Work required: Copy every one of the rows below word for word, keeping each line unchanged.

Items stored from a collection
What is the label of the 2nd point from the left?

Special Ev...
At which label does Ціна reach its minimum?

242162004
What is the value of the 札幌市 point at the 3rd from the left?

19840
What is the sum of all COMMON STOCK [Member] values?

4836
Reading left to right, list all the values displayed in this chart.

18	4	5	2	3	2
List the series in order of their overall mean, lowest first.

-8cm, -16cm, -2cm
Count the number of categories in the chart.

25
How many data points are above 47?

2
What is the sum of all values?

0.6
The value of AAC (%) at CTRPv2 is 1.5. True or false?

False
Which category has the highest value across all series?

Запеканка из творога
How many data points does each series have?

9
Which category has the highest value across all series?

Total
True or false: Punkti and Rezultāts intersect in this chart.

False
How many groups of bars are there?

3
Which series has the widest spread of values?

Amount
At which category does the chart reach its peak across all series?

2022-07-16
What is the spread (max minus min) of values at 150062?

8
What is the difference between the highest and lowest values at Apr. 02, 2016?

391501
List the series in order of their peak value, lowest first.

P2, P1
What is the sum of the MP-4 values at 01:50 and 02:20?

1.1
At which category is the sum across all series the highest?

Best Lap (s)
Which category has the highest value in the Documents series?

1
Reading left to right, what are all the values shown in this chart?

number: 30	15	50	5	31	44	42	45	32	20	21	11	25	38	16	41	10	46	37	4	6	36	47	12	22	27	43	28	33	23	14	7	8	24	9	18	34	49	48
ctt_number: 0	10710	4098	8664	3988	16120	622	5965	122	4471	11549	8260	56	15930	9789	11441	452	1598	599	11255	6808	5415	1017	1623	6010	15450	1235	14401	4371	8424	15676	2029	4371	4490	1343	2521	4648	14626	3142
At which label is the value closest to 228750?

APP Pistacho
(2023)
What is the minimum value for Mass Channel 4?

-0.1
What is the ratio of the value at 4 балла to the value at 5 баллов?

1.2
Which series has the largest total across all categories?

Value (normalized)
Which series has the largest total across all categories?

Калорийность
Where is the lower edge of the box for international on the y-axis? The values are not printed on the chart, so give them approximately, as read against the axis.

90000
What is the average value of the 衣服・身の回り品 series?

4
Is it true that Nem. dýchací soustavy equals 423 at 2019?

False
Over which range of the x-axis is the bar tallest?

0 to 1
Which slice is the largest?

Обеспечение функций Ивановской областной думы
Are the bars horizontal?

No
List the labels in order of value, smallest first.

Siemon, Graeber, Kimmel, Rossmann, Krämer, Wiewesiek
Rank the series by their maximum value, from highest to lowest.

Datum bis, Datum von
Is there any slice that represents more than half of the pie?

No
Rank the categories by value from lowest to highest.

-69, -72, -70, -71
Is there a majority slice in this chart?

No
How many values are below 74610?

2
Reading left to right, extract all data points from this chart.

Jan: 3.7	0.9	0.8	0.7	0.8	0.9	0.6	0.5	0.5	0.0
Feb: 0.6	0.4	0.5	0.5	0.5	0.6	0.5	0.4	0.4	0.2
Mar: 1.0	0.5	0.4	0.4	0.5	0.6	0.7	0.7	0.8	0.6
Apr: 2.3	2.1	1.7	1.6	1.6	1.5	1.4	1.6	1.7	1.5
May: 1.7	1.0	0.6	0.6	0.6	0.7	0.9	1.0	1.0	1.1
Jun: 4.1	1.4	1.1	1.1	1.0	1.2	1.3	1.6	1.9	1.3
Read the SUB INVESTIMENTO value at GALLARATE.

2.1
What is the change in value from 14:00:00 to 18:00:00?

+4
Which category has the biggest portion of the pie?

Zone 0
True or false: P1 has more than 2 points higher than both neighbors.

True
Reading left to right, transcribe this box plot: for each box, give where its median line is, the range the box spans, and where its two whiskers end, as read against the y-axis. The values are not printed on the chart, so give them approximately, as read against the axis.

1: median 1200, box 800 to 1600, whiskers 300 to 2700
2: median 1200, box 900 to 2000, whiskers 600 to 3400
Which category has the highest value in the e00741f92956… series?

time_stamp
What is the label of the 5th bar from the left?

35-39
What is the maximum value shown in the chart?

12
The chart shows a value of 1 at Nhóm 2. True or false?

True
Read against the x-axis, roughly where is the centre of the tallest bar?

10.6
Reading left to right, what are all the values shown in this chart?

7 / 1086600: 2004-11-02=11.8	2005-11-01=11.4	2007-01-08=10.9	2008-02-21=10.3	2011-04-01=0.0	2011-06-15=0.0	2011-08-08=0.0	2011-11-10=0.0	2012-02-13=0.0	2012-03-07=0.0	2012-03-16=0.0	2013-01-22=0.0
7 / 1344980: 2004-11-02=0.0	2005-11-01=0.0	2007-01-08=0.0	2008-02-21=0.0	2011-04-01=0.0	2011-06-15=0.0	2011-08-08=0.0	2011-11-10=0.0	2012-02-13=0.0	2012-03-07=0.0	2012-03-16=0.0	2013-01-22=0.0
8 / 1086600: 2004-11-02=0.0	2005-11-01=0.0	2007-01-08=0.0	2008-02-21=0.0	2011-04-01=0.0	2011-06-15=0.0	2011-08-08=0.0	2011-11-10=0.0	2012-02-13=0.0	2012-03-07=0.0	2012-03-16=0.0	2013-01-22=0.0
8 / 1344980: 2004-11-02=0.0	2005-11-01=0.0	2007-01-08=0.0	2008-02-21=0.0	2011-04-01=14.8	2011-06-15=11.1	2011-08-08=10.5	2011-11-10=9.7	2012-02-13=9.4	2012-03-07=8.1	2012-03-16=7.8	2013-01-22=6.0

Reply:
What is the label of the 2nd point from the left?

Special Ev...
At which label does Ціна reach its minimum?

242162004
What is the value of the 札幌市 point at the 3rd from the left?

19840
What is the sum of all COMMON STOCK [Member] values?

4836
Reading left to right, list all the values displayed in this chart.

18	4	5	2	3	2
List the series in order of their overall mean, lowest first.

-8cm, -16cm, -2cm
Count the number of categories in the chart.

25
How many data points are above 47?

2
What is the sum of all values?

0.6
The value of AAC (%) at CTRPv2 is 1.5. True or false?

False
Which category has the highest value across all series?

Запеканка из творога
How many data points does each series have?

9
Which category has the highest value across all series?

Total
True or false: Punkti and Rezultāts intersect in this chart.

False
How many groups of bars are there?

3
Which series has the widest spread of values?

Amount
At which category does the chart reach its peak across all series?

2022-07-16
What is the spread (max minus min) of values at 150062?

8
What is the difference between the highest and lowest values at Apr. 02, 2016?

391501
List the series in order of their peak value, lowest first.

P2, P1
What is the sum of the MP-4 values at 01:50 and 02:20?

1.1
At which category is the sum across all series the highest?

Best Lap (s)
Which category has the highest value in the Documents series?

1
Reading left to right, what are all the values shown in this chart?

number: 30	15	50	5	31	44	42	45	32	20	21	11	25	38	16	41	10	46	37	4	6	36	47	12	22	27	43	28	33	23	14	7	8	24	9	18	34	49	48
ctt_number: 0	10710	4098	8664	3988	16120	622	5965	122	4471	11549	8260	56	15930	9789	11441	452	1598	599	11255	6808	5415	1017	1623	6010	15450	1235	14401	4371	8424	15676	2029	4371	4490	1343	2521	4648	14626	3142
At which label is the value closest to 228750?

APP Pistacho
(2023)
What is the minimum value for Mass Channel 4?

-0.1
What is the ratio of the value at 4 балла to the value at 5 баллов?

1.2
Which series has the largest total across all categories?

Value (normalized)
Which series has the largest total across all categories?

Калорийность
Where is the lower edge of the box for international on the y-axis? The values are not printed on the chart, so give them approximately, as read against the axis.

90000
What is the average value of the 衣服・身の回り品 series?

4
Is it true that Nem. dýchací soustavy equals 423 at 2019?

False
Over which range of the x-axis is the bar tallest?

0 to 1
Which slice is the largest?

Обеспечение функций Ивановской областной думы
Are the bars horizontal?

No
List the labels in order of value, smallest first.

Siemon, Graeber, Kimmel, Rossmann, Krämer, Wiewesiek
Rank the series by their maximum value, from highest to lowest.

Datum bis, Datum von
Is there any slice that represents more than half of the pie?

No
Rank the categories by value from lowest to highest.

-69, -72, -70, -71
Is there a majority slice in this chart?

No
How many values are below 74610?

2
Reading left to right, extract all data points from this chart.

Jan: 3.7	0.9	0.8	0.7	0.8	0.9	0.6	0.5	0.5	0.0
Feb: 0.6	0.4	0.5	0.5	0.5	0.6	0.5	0.4	0.4	0.2
Mar: 1.0	0.5	0.4	0.4	0.5	0.6	0.7	0.7	0.8	0.6
Apr: 2.3	2.1	1.7	1.6	1.6	1.5	1.4	1.6	1.7	1.5
May: 1.7	1.0	0.6	0.6	0.6	0.7	0.9	1.0	1.0	1.1
Jun: 4.1	1.4	1.1	1.1	1.0	1.2	1.3	1.6	1.9	1.3
Read the SUB INVESTIMENTO value at GALLARATE.

2.1
What is the change in value from 14:00:00 to 18:00:00?

+4
Which category has the biggest portion of the pie?

Zone 0
True or false: P1 has more than 2 points higher than both neighbors.

True
Reading left to right, transcribe this box plot: for each box, give where its median line is, the range the box spans, and where its two whiskers end, as read against the y-axis. The values are not printed on the chart, so give them approximately, as read against the axis.

1: median 1200, box 800 to 1600, whiskers 300 to 2700
2: median 1200, box 900 to 2000, whiskers 600 to 3400
Which category has the highest value in the e00741f92956… series?

time_stamp
What is the label of the 5th bar from the left?

35-39
What is the maximum value shown in the chart?

12
The chart shows a value of 1 at Nhóm 2. True or false?

True
Read against the x-axis, roughly where is the centre of the tallest bar?

10.6
Reading left to right, what are all the values shown in this chart?

7 / 1086600: 2004-11-02=11.8	2005-11-01=11.4	2007-01-08=10.9	2008-02-21=10.3	2011-04-01=0.0	2011-06-15=0.0	2011-08-08=0.0	2011-11-10=0.0	2012-02-13=0.0	2012-03-07=0.0	2012-03-16=0.0	2013-01-22=0.0
7 / 1344980: 2004-11-02=0.0	2005-11-01=0.0	2007-01-08=0.0	2008-02-21=0.0	2011-04-01=0.0	2011-06-15=0.0	2011-08-08=0.0	2011-11-10=0.0	2012-02-13=0.0	2012-03-07=0.0	2012-03-16=0.0	2013-01-22=0.0
8 / 1086600: 2004-11-02=0.0	2005-11-01=0.0	2007-01-08=0.0	2008-02-21=0.0	2011-04-01=0.0	2011-06-15=0.0	2011-08-08=0.0	2011-11-10=0.0	2012-02-13=0.0	2012-03-07=0.0	2012-03-16=0.0	2013-01-22=0.0
8 / 1344980: 2004-11-02=0.0	2005-11-01=0.0	2007-01-08=0.0	2008-02-21=0.0	2011-04-01=14.8	2011-06-15=11.1	2011-08-08=10.5	2011-11-10=9.7	2012-02-13=9.4	2012-03-07=8.1	2012-03-16=7.8	2013-01-22=6.0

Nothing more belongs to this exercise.